◆ **PAGE EXCERPT**
Re: [PATCH] bisect: loosen halfway() check for a large number of commits

SZEDER Gábor <szeder.dev@xxxxxxxxx> · Thu, 22 Oct 2020 12:40:07 +0200

This is only RFC, but forgot to mark it as such in Subject: line,
sorry.

On Thu, Oct 22, 2020 at 12:38:06PM +0200, SZEDER Gábor wrote:
> 'git bisect start ...' and subsequent 'git bisect (good|bad)' commands
> can take quite a while when the given/remaining revision range between
> good and bad commits is big and contains a lot of merge commits, e.g.
> in git.git:
> 
>   $ git rev-list --count v1.6.0..v2.28.0
>   44284
>   $ time git bisect start v2.28.0 v1.6.0
>   Bisecting: 22141 revisions left to test after this (roughly 15 steps)
>   [e197c21807dacadc8305250baa0b9228819189d4] unable_to_lock_die(): rename function from unable_to_lock_index_die()

◆ **REQUEST 1**
In the git bisect thread, what did the sender forget to mark the patch as in the Subject: line?
The entries below are unrelated to the git bisect thread.

◆ **EXTRACTED INFORMATION**
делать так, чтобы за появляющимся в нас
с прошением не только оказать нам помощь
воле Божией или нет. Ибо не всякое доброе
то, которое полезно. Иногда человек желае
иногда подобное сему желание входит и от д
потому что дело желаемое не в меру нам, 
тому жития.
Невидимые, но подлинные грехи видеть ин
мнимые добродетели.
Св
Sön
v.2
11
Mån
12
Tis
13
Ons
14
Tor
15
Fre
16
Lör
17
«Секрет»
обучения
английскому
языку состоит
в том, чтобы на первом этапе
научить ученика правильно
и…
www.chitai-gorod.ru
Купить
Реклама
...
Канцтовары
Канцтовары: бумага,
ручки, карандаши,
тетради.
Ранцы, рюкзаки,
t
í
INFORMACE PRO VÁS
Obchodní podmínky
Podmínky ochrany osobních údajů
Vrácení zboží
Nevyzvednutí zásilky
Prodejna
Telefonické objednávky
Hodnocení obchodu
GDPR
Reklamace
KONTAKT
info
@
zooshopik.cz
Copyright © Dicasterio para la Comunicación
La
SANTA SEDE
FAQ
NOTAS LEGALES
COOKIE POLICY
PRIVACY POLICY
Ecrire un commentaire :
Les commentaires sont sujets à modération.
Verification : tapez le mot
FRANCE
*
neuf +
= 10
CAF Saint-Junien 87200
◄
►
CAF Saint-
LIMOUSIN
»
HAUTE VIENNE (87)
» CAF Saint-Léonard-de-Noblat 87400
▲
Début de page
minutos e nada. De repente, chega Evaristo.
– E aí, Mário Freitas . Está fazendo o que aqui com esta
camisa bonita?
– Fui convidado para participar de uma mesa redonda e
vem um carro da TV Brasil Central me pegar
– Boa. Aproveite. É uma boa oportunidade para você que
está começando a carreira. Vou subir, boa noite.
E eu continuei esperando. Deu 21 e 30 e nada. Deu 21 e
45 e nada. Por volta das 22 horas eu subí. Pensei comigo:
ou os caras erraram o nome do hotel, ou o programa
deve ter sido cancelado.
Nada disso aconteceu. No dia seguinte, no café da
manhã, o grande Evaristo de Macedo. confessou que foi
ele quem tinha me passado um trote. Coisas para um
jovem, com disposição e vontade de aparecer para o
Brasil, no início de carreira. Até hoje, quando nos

◆ **REQUEST 2**
Edit the entries from their first line through the line that contains "тому жития.", inclusive, replacing "помощь" with "поддержку" and leaving everything else unchanged.

◆ **TASK OUTPUT 1**
RFC

◆ **TASK OUTPUT 2**
делать так, чтобы за появляющимся в нас
с прошением не только оказать нам поддержку
воле Божией или нет. Ибо не всякое доброе
то, которое полезно. Иногда человек желае
иногда подобное сему желание входит и от д
потому что дело желаемое не в меру нам, 
тому жития.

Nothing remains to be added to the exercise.